**Exercise passage**.

There was a decided and definite cooperative approach to all those people after that. There was no hedging. We met the assigned person we were designated to see on the particular pier – because Commander Haffenden would lay the plans for you. They spoke straight from the shoulder. They assisted you in obtaining the information you wanted to obtain. They would finger people for you. Watch out for certain baggage – whatever problem was at hand – and it was full and whole-hearted cooperation.

Before Luciano’s involvement, confirmed Kelly:

We ran in to great difficulty in obtaining reliable informants along the waterfront . . . Because of the make-up of the people that work these piers – they were suspicious of any investigators and it was part of their being that they just refused to talk to anybody, war effort or no war effort.

To ensure that the relationship between the US government and the underworld was working correctly, wire taps were authorised to monitor telephone calls to and from Lanza’s headquarters at Meyer’s Hotel, in the heart of the Fulton Fish Market at 117 South Street, Manhattan. The wire taps corroborated a number of missions carried out by Lanza for Haffenden. Sometimes they sounded faintly ludicrous. A printing plant in Harlem was producing and distributing subversive literature so Haffenden asked Lanza to help place agents in relevant locations. This included providing union cards for agents working undercover as hat-check girls in a Harlem cabaret club.

This close relationship served the Mafia very well as it ensured their grip on various enterprises. It also consolidated their domination over the East Coast longshoremen’s union. For some time, Harry Bridges, a tough union leader who ran the West Coast longshoremen’s union had been a threat to them. He was trying to clean up activities in the East and he made a move on the Brooklyn waterfront. There were rumours he was organising a strike there. Haffenden phoned Lanza.

‘How about that Brooklyn Bridge thing?’ he said, meaning Harry Bridges. ‘I don’t want any trouble on the waterfront during the crucial times.’

‘You won’t have any’, Lanza reassured him. ‘I’ll see to that. I’ll give you a ring. We’ll get together.’

Bridges tried to hold a union meeting at Webster Hall – but Lanza got to him first. He gave him a beating. He did not bother coming east again. When Haffenden phoned Lanza again about this matter he did not ask for details, as the wire tap records confirmed.

‘How about the waterfront condition in Brooklyn?’

‘Bridges’ men were stopped’, said Lanza. ‘We saw to that. Everything is under control.’

‘Swell’, said Haffenden.

‘There was peace on the waterfront’, noted Lansky. ‘It was kept with rough methods. But that’s what the Navy asked us to do and that’s what the Navy got.’

Captain MacFall, Chief of Naval Intelligence in New York and along the East Coast, knew he was taking a risk by employing gangsters but considered it worthwhile. He also kept it to himself and his department, as he told the Herlands investigation:

The use of underworld informants and characters, like the use of other extremely confidential investigative procedures, was not specifically disclosed to the Commandant or other superior officers as such use was a calculated risk that I assumed as District Intelligence Officer. It was my responsibility to use my best judgement as to the ways and means of getting information in which Naval Intelligence was interested . . .

**Work request 1**. Decide whether each statement agrees with the waterfront passage, and answer yes or no with the deciding words quoted from it. (a) Telephone calls to and from Lanza's headquarters at Meyer's Hotel were monitored. (b) Haffenden asked Lanza for details of how the Bridges matter was handled. (c) Captain MacFall disclosed the use of underworld informants to the Commandant.
**Work request 2**. Carry on the passage about Naval Intelligence and the New York waterfront, picking up after its final sentence.
The transcribed lines after this point were taken from a different source.

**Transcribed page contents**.
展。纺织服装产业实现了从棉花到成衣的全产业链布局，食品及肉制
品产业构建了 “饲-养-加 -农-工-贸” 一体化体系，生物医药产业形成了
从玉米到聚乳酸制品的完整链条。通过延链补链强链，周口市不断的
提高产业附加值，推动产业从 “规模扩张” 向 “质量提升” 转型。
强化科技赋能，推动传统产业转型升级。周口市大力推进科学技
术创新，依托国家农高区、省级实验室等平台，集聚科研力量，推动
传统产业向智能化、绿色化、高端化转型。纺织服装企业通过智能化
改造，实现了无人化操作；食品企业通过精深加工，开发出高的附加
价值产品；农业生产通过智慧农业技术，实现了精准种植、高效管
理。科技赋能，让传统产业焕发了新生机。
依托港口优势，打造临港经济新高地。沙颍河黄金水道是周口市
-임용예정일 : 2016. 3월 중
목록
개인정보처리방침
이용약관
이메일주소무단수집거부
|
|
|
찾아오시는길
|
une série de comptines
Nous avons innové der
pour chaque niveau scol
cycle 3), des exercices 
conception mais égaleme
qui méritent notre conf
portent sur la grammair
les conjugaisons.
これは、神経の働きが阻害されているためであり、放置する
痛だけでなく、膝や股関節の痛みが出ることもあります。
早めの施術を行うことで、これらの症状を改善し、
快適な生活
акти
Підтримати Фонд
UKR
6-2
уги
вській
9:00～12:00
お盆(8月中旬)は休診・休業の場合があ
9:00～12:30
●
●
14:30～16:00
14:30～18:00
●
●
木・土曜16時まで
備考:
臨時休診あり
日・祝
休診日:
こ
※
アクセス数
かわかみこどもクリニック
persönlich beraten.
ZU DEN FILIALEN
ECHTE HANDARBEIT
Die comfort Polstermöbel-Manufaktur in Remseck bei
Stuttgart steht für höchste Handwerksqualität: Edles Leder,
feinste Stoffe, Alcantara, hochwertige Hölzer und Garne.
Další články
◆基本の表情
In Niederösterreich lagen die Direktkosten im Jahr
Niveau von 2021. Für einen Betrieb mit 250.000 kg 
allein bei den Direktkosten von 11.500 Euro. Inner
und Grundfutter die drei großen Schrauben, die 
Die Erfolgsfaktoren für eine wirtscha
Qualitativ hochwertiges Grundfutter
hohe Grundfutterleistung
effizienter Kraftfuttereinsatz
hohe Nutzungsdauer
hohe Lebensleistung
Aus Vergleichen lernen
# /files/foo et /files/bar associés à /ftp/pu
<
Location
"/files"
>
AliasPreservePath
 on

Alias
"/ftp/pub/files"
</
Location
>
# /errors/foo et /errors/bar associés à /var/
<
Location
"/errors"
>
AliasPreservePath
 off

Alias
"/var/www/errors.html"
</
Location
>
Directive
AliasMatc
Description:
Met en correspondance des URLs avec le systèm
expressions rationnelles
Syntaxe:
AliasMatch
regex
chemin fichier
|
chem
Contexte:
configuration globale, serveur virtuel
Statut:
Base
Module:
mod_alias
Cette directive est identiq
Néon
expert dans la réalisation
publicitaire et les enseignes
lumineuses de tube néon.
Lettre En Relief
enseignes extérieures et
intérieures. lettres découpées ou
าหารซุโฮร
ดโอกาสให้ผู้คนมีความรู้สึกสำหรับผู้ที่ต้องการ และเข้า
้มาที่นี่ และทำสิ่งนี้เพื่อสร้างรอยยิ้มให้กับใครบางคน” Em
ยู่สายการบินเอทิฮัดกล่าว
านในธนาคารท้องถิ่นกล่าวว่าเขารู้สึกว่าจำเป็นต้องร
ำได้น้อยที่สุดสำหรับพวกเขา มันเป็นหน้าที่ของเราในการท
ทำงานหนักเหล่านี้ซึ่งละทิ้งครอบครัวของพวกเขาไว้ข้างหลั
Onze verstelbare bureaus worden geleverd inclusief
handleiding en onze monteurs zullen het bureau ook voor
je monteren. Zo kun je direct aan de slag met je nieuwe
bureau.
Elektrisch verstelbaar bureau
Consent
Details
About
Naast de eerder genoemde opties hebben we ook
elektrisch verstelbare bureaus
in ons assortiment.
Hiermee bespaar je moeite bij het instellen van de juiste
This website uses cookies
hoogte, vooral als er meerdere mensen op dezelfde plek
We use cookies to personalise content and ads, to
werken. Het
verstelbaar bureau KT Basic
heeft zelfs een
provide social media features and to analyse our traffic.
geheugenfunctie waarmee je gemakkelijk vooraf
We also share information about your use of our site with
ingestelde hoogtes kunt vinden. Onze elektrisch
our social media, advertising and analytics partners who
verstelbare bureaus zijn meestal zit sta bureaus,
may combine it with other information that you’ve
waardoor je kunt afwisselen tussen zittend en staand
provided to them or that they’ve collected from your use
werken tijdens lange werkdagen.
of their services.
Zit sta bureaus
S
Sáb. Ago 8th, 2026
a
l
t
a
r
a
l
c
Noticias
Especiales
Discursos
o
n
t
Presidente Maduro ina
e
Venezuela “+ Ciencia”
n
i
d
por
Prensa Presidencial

**Task result 1**.
(a) Yes: "wire taps were authorised to monitor telephone calls to and from Lanza’s headquarters at Meyer’s Hotel"
(b) No: "he did not ask for details, as the wire tap records confirmed"
(c) No: "was not specifically disclosed to the Commandant or other superior officers"

**Task result 2**.
From time to time, Lt Commander Haffenden (who worked directly under me) gave me significant information about waterfront activities that came through the underworld. It developed that some of these informants had previously been members of a gang headed by one named Charlie Lucky Luciano, a notorious underworld gangster, in jail under a long sentence. Lt Commander Haffenden also informed me that Luciano still had influence in his underworld organization and had given orders for his henchmen to assist the District Intelligence Office ...

When underworld sources were used or informants turned up by underworld characters, their names would not be kept and no filed records were maintained of their information, as their activities and identities were considered extremely confidential.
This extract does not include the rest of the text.